* _WHAT YOU SHOULD DO_: Could you give the listing again exactly, without its pictures?

* _EXERCISE MATERIALS_:
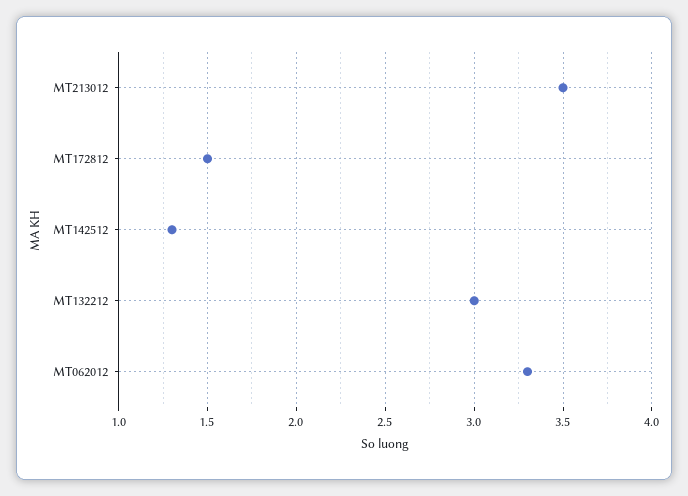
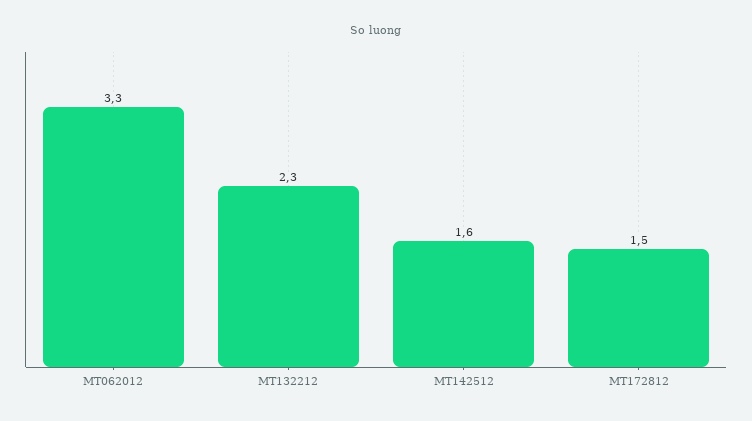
  {
-   "MT213012": 3.5,
    "MT172812": 1.5,
-   "MT142512": 1.3,
+   "MT142512": 1.6,
-   "MT132212": 3,
+   "MT132212": 2.3,
    "MT062012": 3.3
  }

* _COMPLETED TASK_:
  {
-   "MT213012": 3.5,
    "MT172812": 1.5,
-   "MT142512": 1.3,
+   "MT142512": 1.6,
-   "MT132212": 3,
+   "MT132212": 2.3,
    "MT062012": 3.3
  }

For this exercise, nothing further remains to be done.